The first is how CPU-bound are your threads. If your process is highly CPU-bound, it is not worth to have more threads than cores. Remember, there are always other processes running as well, so the optimum number would be the same as the number of cores, or less as number of cores explodes. For CPU-bound processing, it is better to minimize context-switching.

Blocking process is another consideration. Any process that may block for I/O or to obtain a lock should be run on a thread pool. In this case, I would say that having 2-3 times threads compared to the number of cores are optimal for most cases. Note that for highly I/O-bound processes, more threads may be needed to fully squeeze every ounce of performance out of those cores.

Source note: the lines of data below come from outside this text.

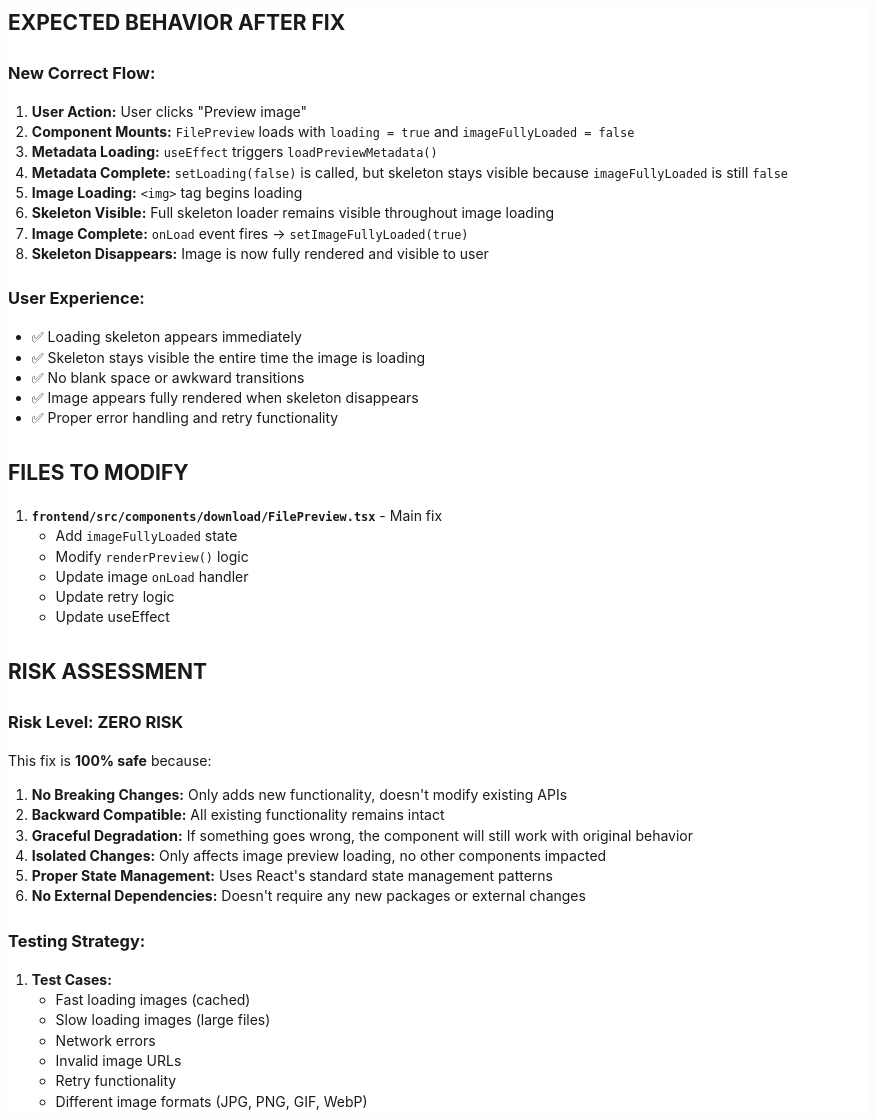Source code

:## **EXPECTED BEHAVIOR AFTER FIX**

### **New Correct Flow:**

1. **User Action:** User clicks "Preview image"
2. **Component Mounts:** `FilePreview` loads with `loading = true` and `imageFullyLoaded = false`
3. **Metadata Loading:** `useEffect` triggers `loadPreviewMetadata()`
4. **Metadata Complete:** `setLoading(false)` is called, but skeleton stays visible because `imageFullyLoaded` is still `false`
5. **Image Loading:** `<img>` tag begins loading
6. **Skeleton Visible:** Full skeleton loader remains visible throughout image loading
7. **Image Complete:** `onLoad` event fires → `setImageFullyLoaded(true)`
8. **Skeleton Disappears:** Image is now fully rendered and visible to user

### **User Experience:**
- ✅ Loading skeleton appears immediately
- ✅ Skeleton stays visible the entire time the image is loading
- ✅ No blank space or awkward transitions
- ✅ Image appears fully rendered when skeleton disappears
- ✅ Proper error handling and retry functionality

## **FILES TO MODIFY**

1. **`frontend/src/components/download/FilePreview.tsx`** - Main fix
   - Add `imageFullyLoaded` state
   - Modify `renderPreview()` logic
   - Update image `onLoad` handler
   - Update retry logic
   - Update useEffect

## **RISK ASSESSMENT**

### **Risk Level: ZERO RISK**

This fix is **100% safe** because:

1. **No Breaking Changes:** Only adds new functionality, doesn't modify existing APIs
2. **Backward Compatible:** All existing functionality remains intact
3. **Graceful Degradation:** If something goes wrong, the component will still work with original behavior
4. **Isolated Changes:** Only affects image preview loading, no other components impacted
5. **Proper State Management:** Uses React's standard state management patterns
6. **No External Dependencies:** Doesn't require any new packages or external changes

### **Testing Strategy:**

1. **Test Cases:**
   - Fast loading images (cached)
   - Slow loading images (large files)
   - Network errors
   - Invalid image URLs
   - Retry functionality
   - Different image formats (JPG, PNG, GIF, WebP)

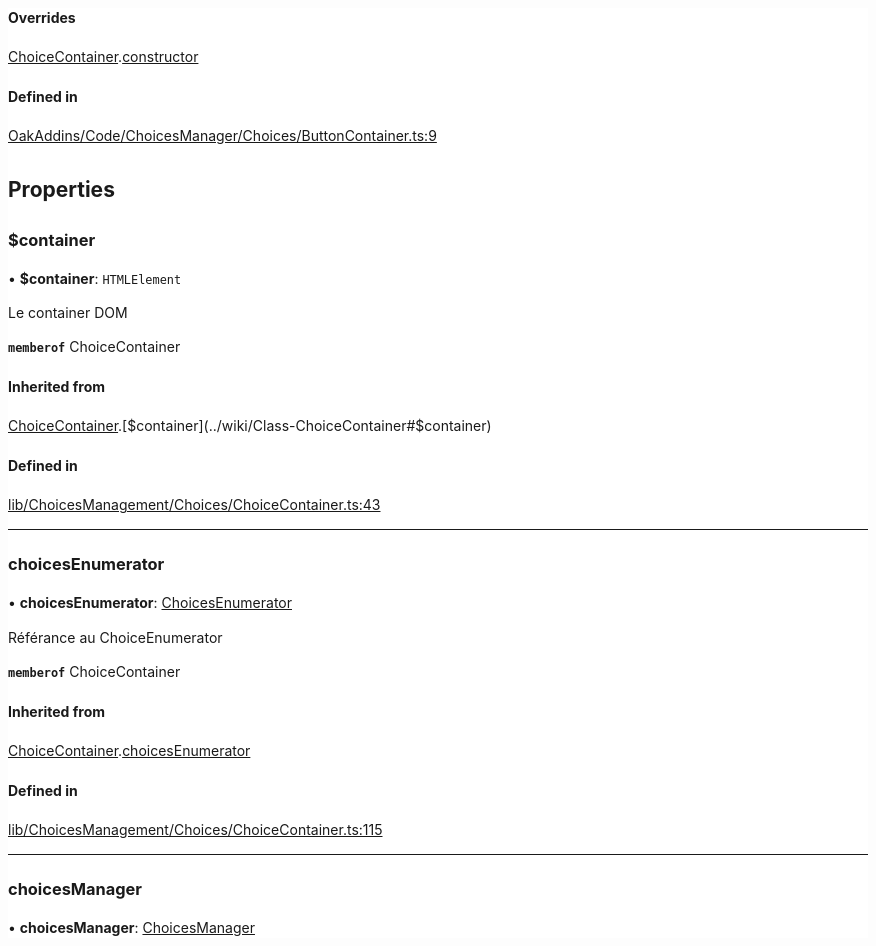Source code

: #### Overrides

[ChoiceContainer](../wiki/Class-ChoiceContainer).[constructor](../wiki/Class-ChoiceContainer#constructor)

#### Defined in

[OakAddins/Code/ChoicesManager/Choices/ButtonContainer.ts:9](https://github.com/P0ulpy/Configurateur-OakAddins/blob/74cfff5/src/OakAddins/Code/ChoicesManager/Choices/ButtonContainer.ts#L9)

## Properties

### $container

• **$container**: `HTMLElement`

Le container DOM

**`memberof`** ChoiceContainer

#### Inherited from

[ChoiceContainer](../wiki/Class-ChoiceContainer).[$container](../wiki/Class-ChoiceContainer#$container)

#### Defined in

[lib/ChoicesManagement/Choices/ChoiceContainer.ts:43](https://github.com/P0ulpy/Configurateur-OakAddins/blob/74cfff5/src/lib/ChoicesManagement/Choices/ChoiceContainer.ts#L43)

___

### choicesEnumerator

• **choicesEnumerator**: [ChoicesEnumerator](../wiki/Class-ChoicesEnumerator)

Référance au ChoiceEnumerator

**`memberof`** ChoiceContainer

#### Inherited from

[ChoiceContainer](../wiki/Class-ChoiceContainer).[choicesEnumerator](../wiki/Class-ChoiceContainer#choicesenumerator)

#### Defined in

[lib/ChoicesManagement/Choices/ChoiceContainer.ts:115](https://github.com/P0ulpy/Configurateur-OakAddins/blob/74cfff5/src/lib/ChoicesManagement/Choices/ChoiceContainer.ts#L115)

___

### choicesManager

• **choicesManager**: [ChoicesManager](../wiki/Class-ChoicesManager)
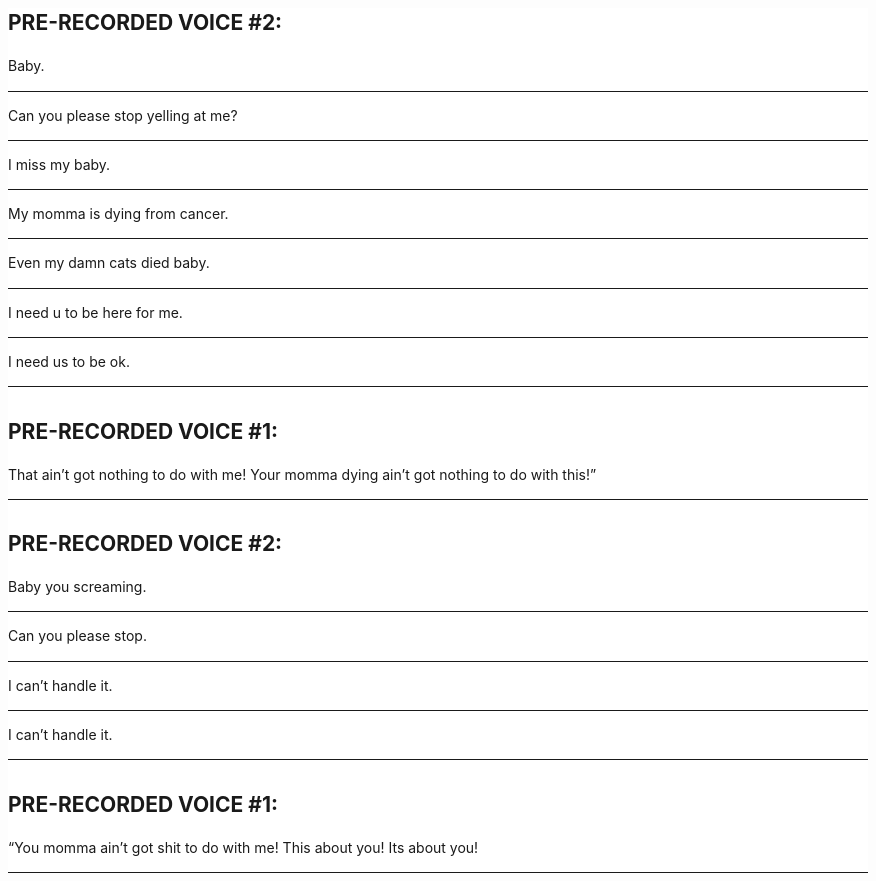 
## PRE-RECORDED VOICE #2:
Baby.

---

Can you please stop yelling at me?

---

I miss my baby.

---

My momma is dying from  cancer.

---

Even my damn cats died baby.

---

I need u to be here for me.

---

I need us to be ok.

---

## PRE-RECORDED VOICE #1:
That ain’t got nothing to do with me! Your momma dying ain’t got nothing to do with  this!” 

---

## PRE-RECORDED VOICE #2:
Baby you screaming.

---

Can you please stop.

---

I can’t handle it.

---

I can’t handle it.

---

## PRE-RECORDED VOICE #1:
“You momma ain’t got shit to do with me! This about you! Its about you! 

---
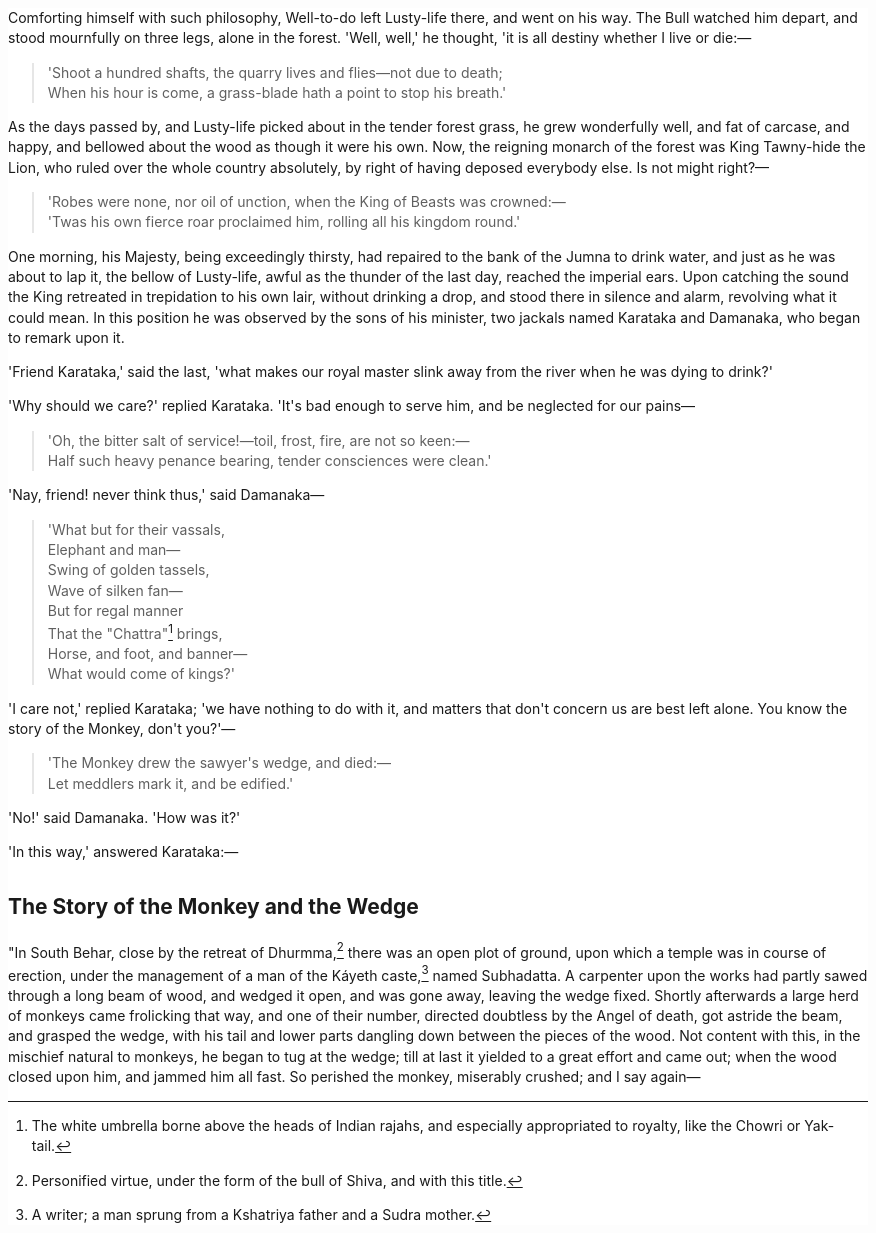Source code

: Comforting himself with such philosophy, Well-to-do left Lusty-life there, and went on his way. The Bull watched him depart, and stood mournfully on three legs, alone in the forest. 'Well, well,' he thought, 'it is all destiny whether I live or die:—

> 'Shoot a hundred shafts, the quarry lives and flies—not due to death;  
> When his hour is come, a grass-blade hath a point to stop his breath.'

As the days passed by, and Lusty-life picked about in the tender forest grass, he grew wonderfully well, and fat of carcase, and happy, and bellowed about the wood as though it were his own. Now, the reigning monarch of the forest was King Tawny-hide the Lion, who ruled over the whole country absolutely, by right of having deposed everybody else. Is not might right?—

> 'Robes were none, nor oil of unction, when the King of Beasts was crowned:—  
> 'Twas his own fierce roar proclaimed him, rolling all his kingdom round.'

One morning, his Majesty, being exceedingly thirsty, had repaired to the bank of the Jumna to drink water, and just as he was about to lap it, the bellow of Lusty-life, awful as the thunder of the last day, reached the imperial ears. Upon catching the sound the King retreated in trepidation to his own lair, without drinking a drop, and stood there in silence and alarm, revolving what it could mean. In this position he was observed by the sons of his minister, two jackals named Karataka and Damanaka, who began to remark upon it.

'Friend Karataka,' said the last, 'what makes our royal master slink away from the river when he was dying to drink?'

'Why should we care?' replied Karataka. 'It's bad enough to serve him, and be neglected for our pains—

> 'Oh, the bitter salt of service!—toil, frost, fire, are not so keen:—  
> Half such heavy penance bearing, tender consciences were clean.'

'Nay, friend! never think thus,' said Damanaka—

> 'What but for their vassals,  
> Elephant and man—  
> Swing of golden tassels,  
> Wave of silken fan—  
> But for regal manner  
> That the "Chattra"[^4] brings,  
> Horse, and foot, and banner—  
> What would come of kings?'

'I care not,' replied Karataka; 'we have nothing to do with it, and matters that don't concern us are best left alone. You know the story of the Monkey, don't you?'—

> 'The Monkey drew the sawyer's wedge, and died:—  
> Let meddlers mark it, and be edified.'

'No!' said Damanaka. 'How was it?'

'In this way,' answered Karataka:—



## The Story of the Monkey and the Wedge

"In South Behar, close by the retreat of Dhurmma,[^5] there was an open plot of ground, upon which a temple was in course of erection, under the management of a man of the Káyeth caste,[^6] named Subhadatta. A carpenter upon the works had partly sawed through a long beam of wood, and wedged it open, and was gone away, leaving the wedge fixed. Shortly afterwards a large herd of monkeys came frolicking that way, and one of their number, directed doubtless by the Angel of death, got astride the beam, and grasped the wedge, with his tail and lower parts dangling down between the pieces of the wood. Not content with this, in the mischief natural to monkeys, he began to tug at the wedge; till at last it yielded to a great effort and came out; when the wood closed upon him, and jammed him all fast. So perished the monkey, miserably crushed; and I say again—


[^1]: (Unjun.) The antimony powder used universally by Hindoo women to darken the lids and lashes of the eye. It is applied with a small stick rubbed upon the powder, and a little consequently goes a long way.
[^2]: In the great plains of India the large ant-hills form a marked feature. They are thrown up with great rapidity, and have been seen to rise by a public road to the height of three feet or more in a night or two.
[^3]: The large earthen pot employed to hold water.
[^4]: The white umbrella borne above the heads of Indian rajahs, and especially appropriated to royalty, like the Chowri or Yak-tail.
[^5]: Personified virtue, under the form of the bull of Shiva, and with this title.
[^6]: A writer; a man sprung from a Kshatriya father and a Sudra mother.
[^7]: The labour of the laundry in India is always performed on hard rocks by the river side, and principally by men called "dhobies."
[^8]: (Literally, "with the belly serve the Eater of oblations"—hutáshan), _i.e._, stint thyself to perform the sacrifice.
[^9]: Regent of the planet Jupiter, and Instructor of the divinities.
[^10]: There are no lions in India, excepting that called "the maneless lion," occasionally met with in Guzerat; but they abound to the north-west.
[^11]: Shishupála; he took also the forms of Ravana and of Hiranya Kasipu, to oppose Krishna, who killed him.
[^12]: Gunesh; the deity of prudence. Born from the bathing-water of the Goddess Parvati.
[^13]: The little sea-shell used in India for small change. About 6,000 go to the rupee.
[^14]: A tree growing in Indra's Swerga, which instantly produced whatever was desired.
[^15]: Manu, in his Book III, gives the form of eight different kinds of marriage. This is that without ceremonies, and by mutual consent. The ordinary Hindoo rite is very graceful, and resembles in some points the classic custom. At any time after the "Moonj," or investiture with the sacred thread, the Brahman boy is marriageable, and the girl must not be ten years old. They meet at the bride's house, the laganpatrica or "marriage horoscope" having been previously made out by the astrologer. There they go through the _suptupadi_, walking together three times round a fire, seven steps at each time; then their garments are tied together, and an offering is placed upon the flames, completing the rite. The bride remains at her father's house until the age of twelve or thirteen, when she is claimed by her husband.
[^16]: The ordinary expedient of an incensed husband in the East.
[^17]: These dight protecting deities rank next below the Hindoo Trinity. They are: —1. Indra, the air; 2. Agni, the fire; 3. Chandra, the moon; 4. Surya, the sun; 5. Pavana, the wind; 6. Yama, the lord of justice and of the lower worlds; 7. Varuna, God of the waters; and 8. Kuvera, the master of wealth.
[^18]: This indignity reduced her to the appearance and the miserable status of a widow.
[^19]: Regal authority derives its rights from three sources with the Hindoo authors—viz. Power, Prescription or continuance, and Wisdom.
[^20]: The Greek word _nectar_, and the Sanskrit _amrit_, and alike in their etymology—"the immortal." Both were the food of the undying gods, and the Hindoo deities thus obtained their ambrosia. The Daityas, like the Titans, had waged war upon the divinities (the Suras), and these last betook themselves to Vishnoo for protection. He bade them cast certain medicinal herbs into the "sea of milk;" then taking Mount Mandara for a churning-stick, and the king of the serpents for the twisting-string, the gods began to churn the ocean for nectar. The Daityas themselves aided on promise of sharing in the strength-restoring extract, and stood at the serpent's head while the Suras worked at the tail. The great Vishnoo also took part in the work as a tortoise, upon whose back the mountain whirled round backwards and forwards. Out of the seething flood there came up at the last a figure robed in white—Dhanwantari, the physician of the gods—who bore in his hands the first cup-full of the _amrit_. From the same ocean also rose the ever-lovely Lukshmi,—the marvellous cow, from which all things that could be desired might be milked,—and the kalkût, or poison which stained the neck of Shiva. The nectar thus obtained bestowed new vigour on the wearied gods, and was stored up in the moon, where the lunar rays ripen and perfect it.
[^21]: He is the vehicle and the attendant of Vishnoo, and has a human face with the wings of a bird.
[^22]: Varuna, god of the world of waters. This Deity is regent of the west, and a lord of punishment, holding a noosed cord, wherewith to bind transgressors beneath the sea. His _váhana_, a vehicle, is the great fish _mukur_. The present age (_kalpa_) of the world is called Váráha, or the boar's, and was initiated by Narayen. "When that supreme lord," says the Vishnoo Pooran, "woke and beheld the universe void, knowing that the earth lay hid within the waters, he assumed the body of a wild boar, and plunging in them raised up the earth till it floated upon the waves." The name Narayen, suggestive of the Greek Nereus, denotes Him "whose progress (_ayana_) is upon the face of the waters (_harah_)."
[^23]: Literally, "the other world" (_Paralók_).
[^24]: The lotus resembles our water-lily, but is more varied in form and colour. There are white, red, blue, and yellow varieties.
[^25]: There is a belief, constantly occurring in Hindoo writings, that the elephant's head contains precious stones, resembling pearls. The remorseful monarch alludes to this, and compares his conquest to the slaughter of an elephant, which leaves guilt to the lion, and gives the pearls to some chance hunter.
[^26]: This epithet, "_sarwabhaksha_," and the comparison, are very strong, and suffice to quiet King Tawny-hide's conscience. A Brahman who ate flesh would be like the unclean "_Rákshasas_" or demons.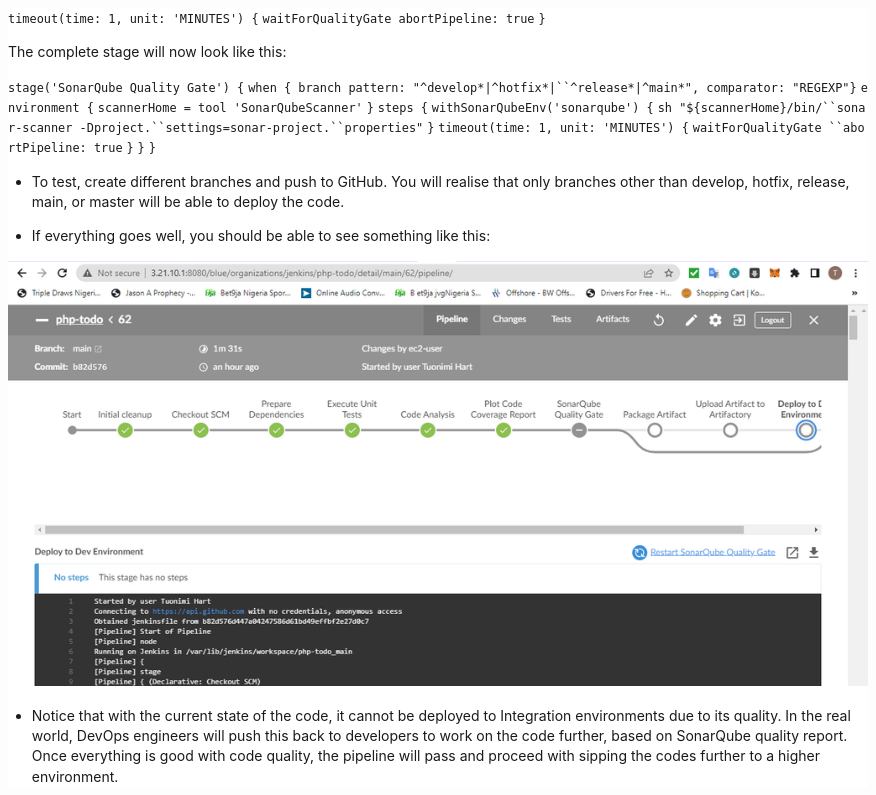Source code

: `timeout(time: 1, unit: 'MINUTES') {`
        `waitForQualityGate abortPipeline: true`
    `}`

The complete stage will now look like this:

`stage('SonarQube Quality Gate') {`
      `when { branch pattern: "^develop*|^hotfix*|``^release*|^main*", comparator: "REGEXP"}`
        `environment {`
            `scannerHome = tool 'SonarQubeScanner'`
        `}`
        `steps {`
            `withSonarQubeEnv('sonarqube') {`
                `sh "${scannerHome}/bin/``sonar-scanner -Dproject.``settings=sonar-project.``properties"`
            `}`
            `timeout(time: 1, unit: 'MINUTES') {`
                `waitForQualityGate ``abortPipeline: true`
            `}`
        `}`
    `}`

- To test, create different branches and push to GitHub. You will realise that only branches other than develop, hotfix, release, main, or master will be able to deploy the code.

- If everything goes well, you should be able to see something like this:

![alt text](./images.png/skip%20dev.PNG)

- Notice that with the current state of the code, it cannot be deployed to Integration environments due to its quality. In the real world, DevOps engineers will push this back to developers to work on the code further, based on SonarQube quality report. Once everything is good with code quality, the pipeline will pass and proceed with sipping the codes further to a higher environment.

Locks. When your threads require access to common resources, reduce the number of threads. Too many threads will cause lock contention everywhere and slows down processing as CPU cycles are used to acquire locks. Either minimize contention, which may not be possible on most cases, or segregate resources appropriately. For example, you may want just 1 thread to write to a common file, with any threads wanting to write to that file queue its task to that 1 thread. It’s not too easy in other cases. Although there are usually way out that minimize the number of lock contention. For example, when writing to an object, try to have different threads writing to different parts of the object, hopefully unrelated part.

In some cases, you can make a single thread perform much better than multiple threads (well, I said single thread, but I’m lying). The idea is to saturate the thread as much as you can with CPU-bound tasks. You may have some other threads (see I lied) that collect resources and writing out data as the single thread completed its tasks. In a web server example, you can have one master thread. When an incoming HTTP connection arrives, another thread will process the request into a task (perhaps a Request object?) and queue it at the master thread as it comes. The master thread may process one request and realized that it needs to read a file and queue that task to another file reader task, while at the same time returning the partially processed request back to the queue and start processing other request. Most bottleneck here will come from the queue implementation, but this is a baby example so I’m going to stop at that. Another bottleneck will be if the number of incoming requests arrive faster than the speed in which the master thread can process the requests, in which case, we arrive at classic example of dropping of requests (a la network routers and switches). In that case, it may be time to consider having 2 master threads.

From the above examples, you can probably tell that this method of self-managing your “threads” (in this case, instead of threads, we have requests) allow for much faster processing as it reduces context-switching.

What about LWPs (light-weight processes)? Indeed… what about LWPs? :) LWPs are fast, I love it.

P.S. Do read the DDJ’s article above. It’s very thoughtful.